Хорошо помню тот влажный теплый вечер, когда я впервые включил ядроскоп. В вакуумную камеру для большей оригинальности я поместил тогда обыкновенный ржавый гвоздь. Для чего-то, помню, закатал рукава и подсел к окуляру гудящего ядроскопа. Так и хотелось взглянуть на атом, но я не торопился, я предвкушал удовольствие и растягивал его. Другой бы на моем месте сказал, что сидел с замирающим или колотящимся сердцем. У меня этого не было, я не больной и стометровку перед включением не пробегал. Волнение — другое дело. Я волновался и, не дождавшись успокоения, еще выше закатал рукава и прильнул к окуляру. Тут же гудение ядроскопа прекратилось, и он вышел из строя. Раздосадованный, я вскочил и проверил блоки питания с трансформатором. Все исправно. Значит, поломка внутри.

Всякий понимает, как трудно найти маленькую неисправность в большой сложной машине. Я снял боковые люки, верхнюю крышку и для начала сделал беглый обзор. Все в порядке. И контакты целы. Частичная разборка тоже ничего не дала. Наступила ночь. Моросил нудный противный дождичек, под стать моему настроению. Пришлось начинать полную разборку, и лишь глубокой ночью я нашел причину. Но что это была за причина! Виновником моих мучений оказался клоп. Да, да! Клоп! Зловредное насекомое вползло в щель и замкнуло собой два крохотных волоска проводки…

С рассветом сборка была закончена, дождь прекратился, и я уже без всякого волнения приник к окуляру.

Признаться, сначала я разочаровался, хотя этого и следовало ожидать. Ведь атом по существу пуст. Если его увеличить до объема шара диаметром четыре метра, то в центре будет находиться ядро в четверть просяного зернышка, а на периферии несколько незримых пылинок — электронов. Поэтому в первый раз я ничего не увидел. Но я сумел сфокусировать волны тяготения так, что объем уменьшился до кубического сантиметра, атом кажуще уплотнился, и только тогда, добившись предельного увеличения, я увидел его, как вижу яблоко на столе.
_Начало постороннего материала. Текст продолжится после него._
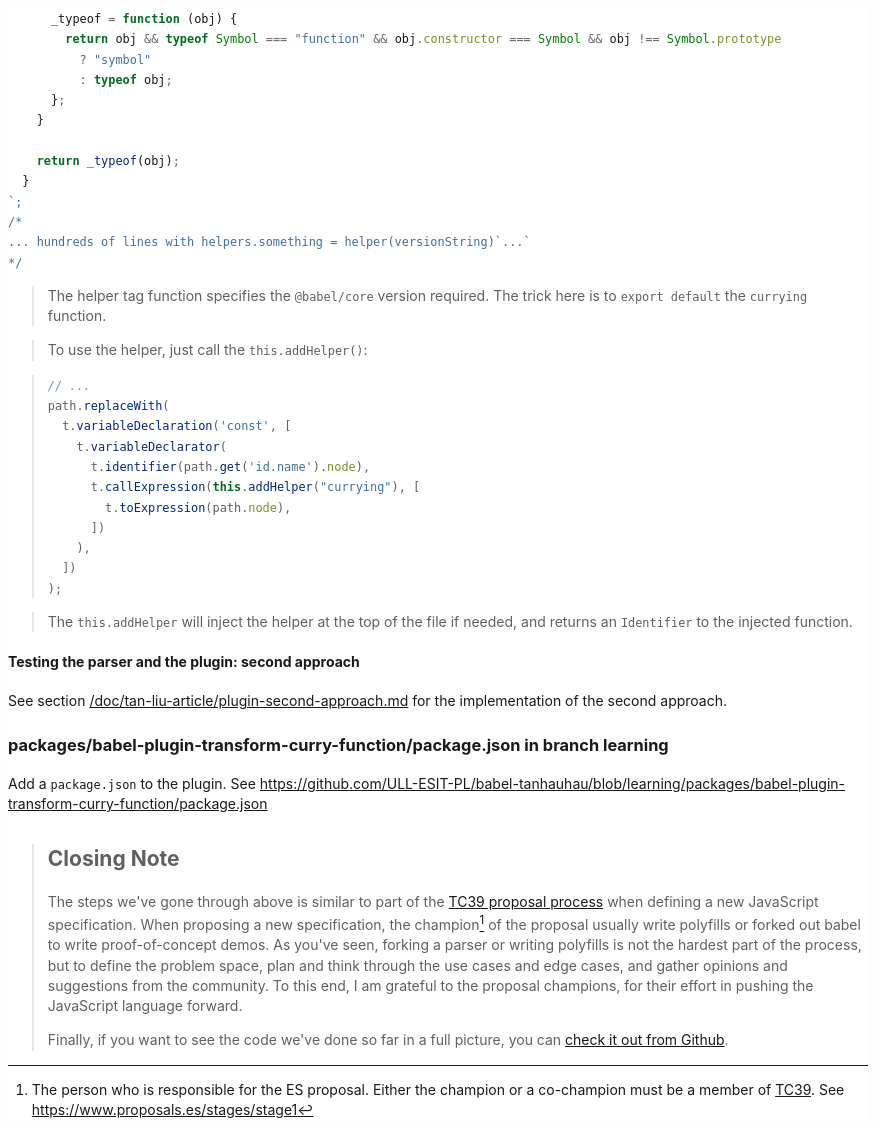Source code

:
 ```js
      _typeof = function (obj) {
        return obj && typeof Symbol === "function" && obj.constructor === Symbol && obj !== Symbol.prototype
          ? "symbol"
          : typeof obj;
      };
    }

    return _typeof(obj);
  }
`;
/*
... hundreds of lines with helpers.something = helper(versionString)`...`
*/
```

> The helper tag function specifies the `@babel/core` version required. The trick here is to `export default` the `currying` function.

> To use the helper, just call the `this.addHelper()`:

> ```js
> // ...
> path.replaceWith(
>   t.variableDeclaration('const', [
>     t.variableDeclarator(
>       t.identifier(path.get('id.name').node),
>       t.callExpression(this.addHelper("currying"), [
>         t.toExpression(path.node),
>       ])
>     ),
>   ])
> );
> ```

> The `this.addHelper` will inject the helper at the top of the file if needed, and returns an `Identifier` to the injected function.

#### Testing the parser and the plugin: second approach

See section [/doc/tan-liu-article/plugin-second-approach.md](/doc/tan-liu-article/plugin-second-approach.md) for the implementation of the second approach.

### packages/babel-plugin-transform-curry-function/package.json in branch learning

Add a `package.json` to the plugin. 
See https://github.com/ULL-ESIT-PL/babel-tanhauhau/blob/learning/packages/babel-plugin-transform-curry-function/package.json

> ## Closing Note
> 
> The steps we've gone through above is similar to part of the [TC39 proposal process](https://github.com/tc39/proposals) when defining a new JavaScript specification. 
> When proposing a new specification, the champion[^champion] of the proposal usually write polyfills or forked out babel to write proof-of-concept demos. As you've seen, forking a parser or writing polyfills is not the hardest part of the process, but to define the problem space, plan and think through the use cases and edge cases, and gather opinions and suggestions from the community. To this end, I am grateful to the proposal champions, for their effort in pushing the JavaScript language forward.
> 
> Finally, if you want to see the code we've done so far in a full picture, you can [check it out from Github](https://github.com/tanhauhau/babel/compare/3a7b6e1c2...b793efad1).


[^jq]: I am using the `jq '.program.body[0]'` command to select only the `FunctionDeclaration` and pretty print the JSON
[^compast]: I am using the `compast` command from the  `https://www.npmjs.com/package/compact-js-ast` package to convert the AST to `yml` format.
[^1]: ChatGPT says yes! and gives this (perfect) definition: "A function is "curryable" if it can be transformed into a curried version. In other words, it means that the function can be restructured such that it can be invoked with fewer arguments than it expects and returns another function that takes the remaining arguments.
[^limitation]: It only works for functions with a fixed number of arguments. 
[^variadic]: See example [/src/manipulating-ast-with-js/curry/variadic-curry.js](../src/manipulating-ast-with-js/curry/variadic-curry.js)
[^champion]: The person who is responsible for the ES proposal. Either the champion or a co-champion must be a member of [TC39](https://tc39.es/). See https://www.proposals.es/stages/stage1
Он выглядит как туманное, не имеющее резких границ слабосветящееся чарующим зеленоватым светом пятно, в центре которого выделялся неподвижный, но уже более четко очерченный комок — ядро. Бешено вращающиеся вокруг ядра электроны сливаются в сплошное облако.
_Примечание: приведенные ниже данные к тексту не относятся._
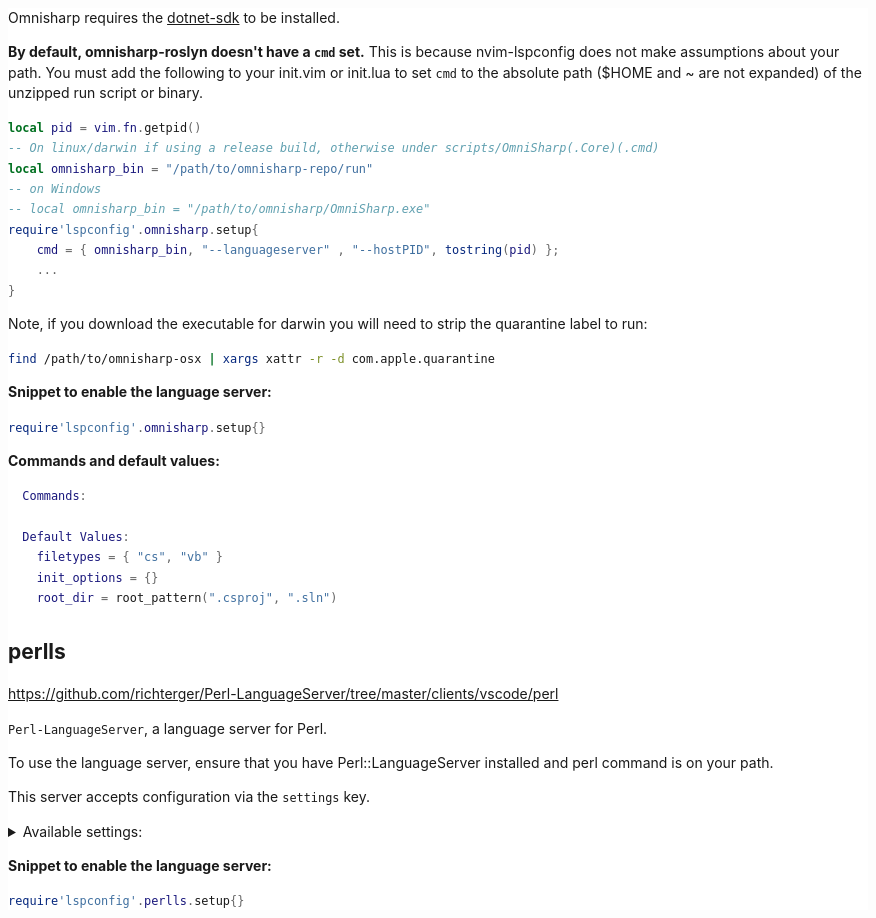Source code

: Omnisharp requires the [dotnet-sdk](https://dotnet.microsoft.com/download) to be installed.

**By default, omnisharp-roslyn doesn't have a `cmd` set.** This is because nvim-lspconfig does not make assumptions about your path. You must add the following to your init.vim or init.lua to set `cmd` to the absolute path ($HOME and ~ are not expanded) of the unzipped run script or binary.

```lua
local pid = vim.fn.getpid()
-- On linux/darwin if using a release build, otherwise under scripts/OmniSharp(.Core)(.cmd)
local omnisharp_bin = "/path/to/omnisharp-repo/run"
-- on Windows
-- local omnisharp_bin = "/path/to/omnisharp/OmniSharp.exe"
require'lspconfig'.omnisharp.setup{
    cmd = { omnisharp_bin, "--languageserver" , "--hostPID", tostring(pid) };
    ...
}
```

Note, if you download the executable for darwin you will need to strip the quarantine label to run:
```bash
find /path/to/omnisharp-osx | xargs xattr -r -d com.apple.quarantine
```



**Snippet to enable the language server:**
```lua
require'lspconfig'.omnisharp.setup{}
```

**Commands and default values:**
```lua
  Commands:
  
  Default Values:
    filetypes = { "cs", "vb" }
    init_options = {}
    root_dir = root_pattern(".csproj", ".sln")
```


## perlls

https://github.com/richterger/Perl-LanguageServer/tree/master/clients/vscode/perl

`Perl-LanguageServer`, a language server for Perl.

To use the language server, ensure that you have Perl::LanguageServer installed and perl command is on your path.

This server accepts configuration via the `settings` key.
<details><summary>Available settings:</summary></details>


**Snippet to enable the language server:**
```lua
require'lspconfig'.perlls.setup{}
```
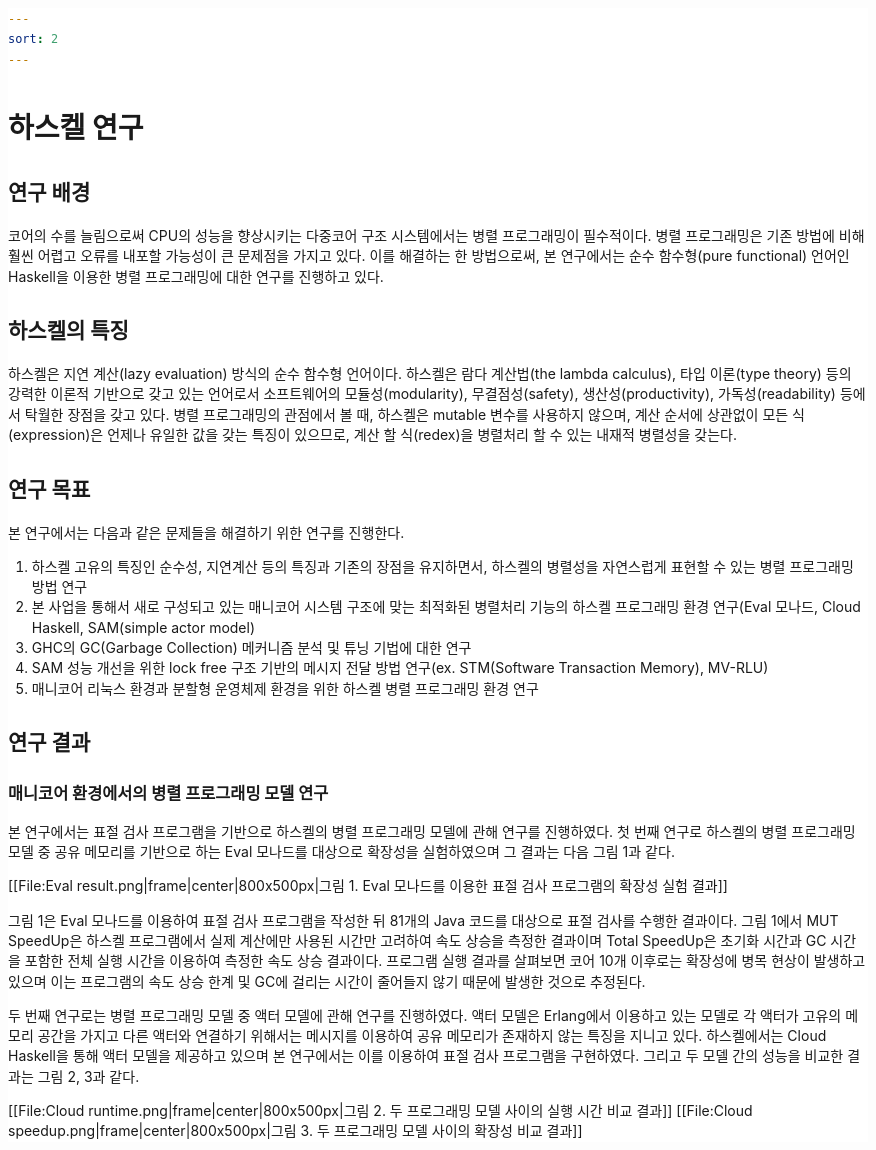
 ```yaml
---
sort: 2
---
```


# 하스켈 연구

## 연구 배경

코어의 수를 늘림으로써 CPU의 성능을 향상시키는 다중코어 구조 시스템에서는 병렬 프로그래밍이 필수적이다. 병렬 프로그래밍은 기존 방법에 비해 훨씬 어렵고 오류를 내포할 가능성이 큰 문제점을 가지고 있다. 이를 해결하는 한 방법으로써, 본 연구에서는 순수 함수형(pure functional) 언어인 Haskell을 이용한 병렬 프로그래밍에 대한 연구를 진행하고 있다.&nbsp;

## 하스켈의 특징

하스켈은 지연 계산(lazy evaluation) 방식의 순수 함수형 언어이다. 하스켈은 람다 계산법(the lambda calculus), 타입 이론(type theory) 등의 강력한 이론적 기반으로 갖고 있는 언어로서 소프트웨어의 모듈성(modularity), 무결점성(safety), 생산성(productivity), 가독성(readability) 등에서 탁월한 장점을 갖고 있다. 병렬 프로그래밍의 관점에서 볼 때, 하스켈은 mutable 변수를 사용하지 않으며, 계산 순서에 상관없이 모든 식(expression)은 언제나 유일한 값을 갖는 특징이 있으므로, 계산 할 식(redex)을 병렬처리 할 수 있는 내재적 병렬성을 갖는다.&nbsp;

## 연구 목표

본 연구에서는 다음과 같은 문제들을 해결하기 위한 연구를 진행한다.&nbsp;

1. 하스켈 고유의 특징인 순수성, 지연계산 등의 특징과 기존의 장점을 유지하면서, 하스켈의 병렬성을 자연스럽게 표현할 수 있는 병렬 프로그래밍 방법 연구&nbsp;
2. 본 사업을 통해서 새로 구성되고 있는 매니코어 시스템 구조에 맞는 최적화된 병렬처리 기능의 하스켈 프로그래밍 환경 연구(Eval 모나드, Cloud Haskell, SAM(simple actor model)
3. GHC의 GC(Garbage Collection) 메커니즘 분석 및 튜닝 기법에 대한 연구
4. SAM 성능 개선을 위한 lock free 구조 기반의 메시지 전달 방법 연구(ex. STM(Software Transaction Memory), MV-RLU)
5. 매니코어 리눅스 환경과 분할형 운영체제 환경을 위한 하스켈 병렬 프로그래밍 환경 연구

## 연구 결과

### 매니코어 환경에서의 병렬 프로그래밍 모델 연구

본 연구에서는 표절 검사 프로그램을 기반으로 하스켈의 병렬 프로그래밍 모델에 관해 연구를 진행하였다. 첫 번째 연구로 하스켈의 병렬 프로그래밍 모델 중 공유 메모리를 기반으로 하는 Eval 모나드를 대상으로 확장성을 실험하였으며 그 결과는 다음 그림 1과 같다.

[[File:Eval result.png|frame|center|800x500px|그림 1. Eval 모나드를 이용한 표절 검사 프로그램의&nbsp;확장성 실험 결과]]

그림 1은 Eval 모나드를 이용하여 표절 검사 프로그램을 작성한 뒤 81개의 Java 코드를 대상으로 표절 검사를 수행한 결과이다. 그림 1에서 MUT SpeedUp은 하스켈 프로그램에서 실제 계산에만 사용된 시간만 고려하여 속도 상승을 측정한 결과이며 Total SpeedUp은 초기화 시간과 GC 시간을 포함한 전체 실행 시간을 이용하여 측정한 속도 상승 결과이다. 프로그램 실행 결과를 살펴보면 코어 10개 이후로는 확장성에 병목 현상이 발생하고 있으며 이는 프로그램의 속도 상승 한계 및 GC에 걸리는 시간이 줄어들지 않기 때문에 발생한 것으로 추정된다.

두 번째 연구로는 병렬 프로그래밍 모델 중 액터 모델에 관해 연구를 진행하였다. 액터 모델은 Erlang에서 이용하고 있는 모델로 각 액터가 고유의 메모리 공간을 가지고 다른 액터와 연결하기 위해서는 메시지를 이용하여 공유 메모리가 존재하지 않는 특징을 지니고 있다. 하스켈에서는 Cloud Haskell을 통해 액터 모델을 제공하고 있으며 본 연구에서는 이를 이용하여 표절 검사 프로그램을 구현하였다. 그리고 두 모델 간의 성능을 비교한 결과는 그림 2, 3과 같다.

[[File:Cloud runtime.png|frame|center|800x500px|그림 2. 두 프로그래밍 모델 사이의 실행 시간 비교 결과]]&nbsp;[[File:Cloud speedup.png|frame|center|800x500px|그림 3. 두 프로그래밍 모델 사이의 확장성 비교 결과]]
С помощью специального механизма я как бы замедлил время вращения в двести миллиардов раз. Ох, и заманчивая картина открылась взору!
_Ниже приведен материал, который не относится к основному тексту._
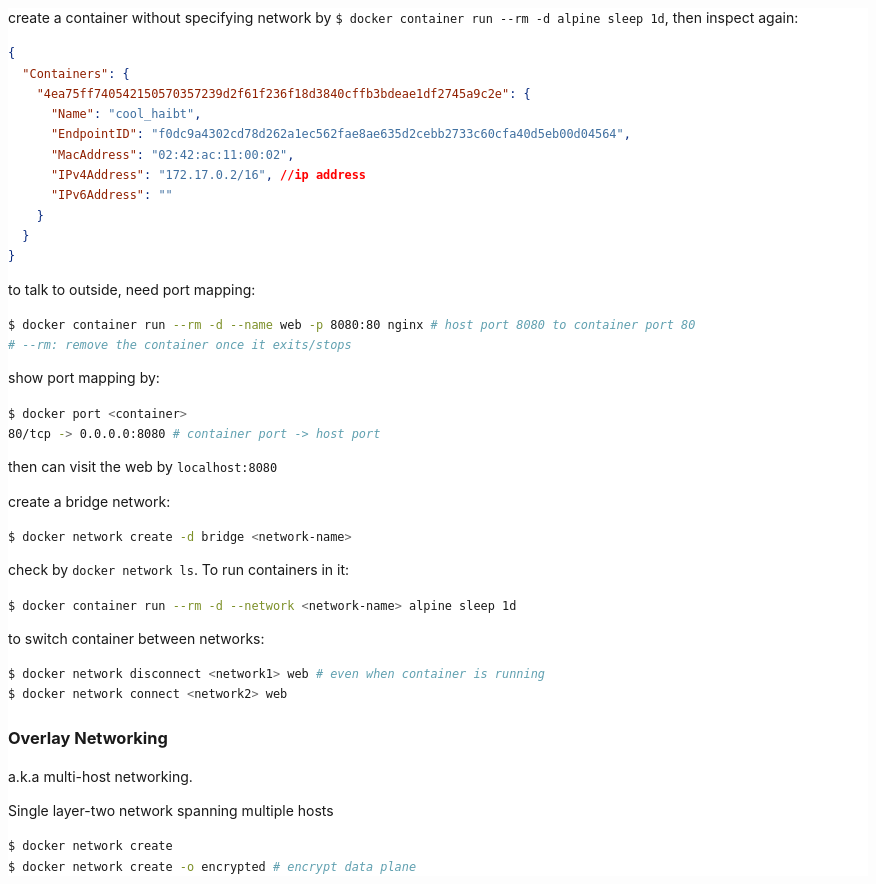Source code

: create a container without specifying network by `$ docker container run --rm -d alpine sleep 1d`, then inspect again:

```json
{
  "Containers": {
    "4ea75ff740542150570357239d2f61f236f18d3840cffb3bdeae1df2745a9c2e": {
      "Name": "cool_haibt",
      "EndpointID": "f0dc9a4302cd78d262a1ec562fae8ae635d2cebb2733c60cfa40d5eb00d04564",
      "MacAddress": "02:42:ac:11:00:02",
      "IPv4Address": "172.17.0.2/16", //ip address
      "IPv6Address": ""
    }
  }
}
```

to talk to outside, need port mapping:

```bash
$ docker container run --rm -d --name web -p 8080:80 nginx # host port 8080 to container port 80
# --rm: remove the container once it exits/stops
```

show port mapping by:

```bash
$ docker port <container>
80/tcp -> 0.0.0.0:8080 # container port -> host port
```

then can visit the web by `localhost:8080`

create a bridge network:

```bash
$ docker network create -d bridge <network-name>
```

check by `docker network ls`. To run containers in it:

```bash
$ docker container run --rm -d --network <network-name> alpine sleep 1d
```

to switch container between networks:

```bash
$ docker network disconnect <network1> web # even when container is running
$ docker network connect <network2> web
```

### Overlay Networking

a.k.a multi-host networking.

Single layer-two network spanning multiple hosts

```bash
$ docker network create
$ docker network create -o encrypted # encrypt data plane
```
Величаво и грациозно плывут по орбитам электроны. Впрочем, даже не плывут, а как-то размываются по ним. Электрон — вовсе не шарик. Он не твердый и не мягкий. Его не надуешь и не сожмешь, не разорвешь и не продырявишь. Это что-то хитрое и непонятное, но ясно видимое — вроде размытого пятна, которое постепенно расплывается и, наконец, затухает совсем. Формы электрона я так и не рассмотрел: мельтешит перед глазами. Покажется вроде круглым и только я отмечу про себя этот факт, а он уже огурец не огурец, сапог не сапог. Даже мне однажды показалось, что электрон был похож на мою физиономию, рассматриваемую сквозь мокрое стекло. Мало того, эта физиономия состроила мне гримасу и стала отворачиваться.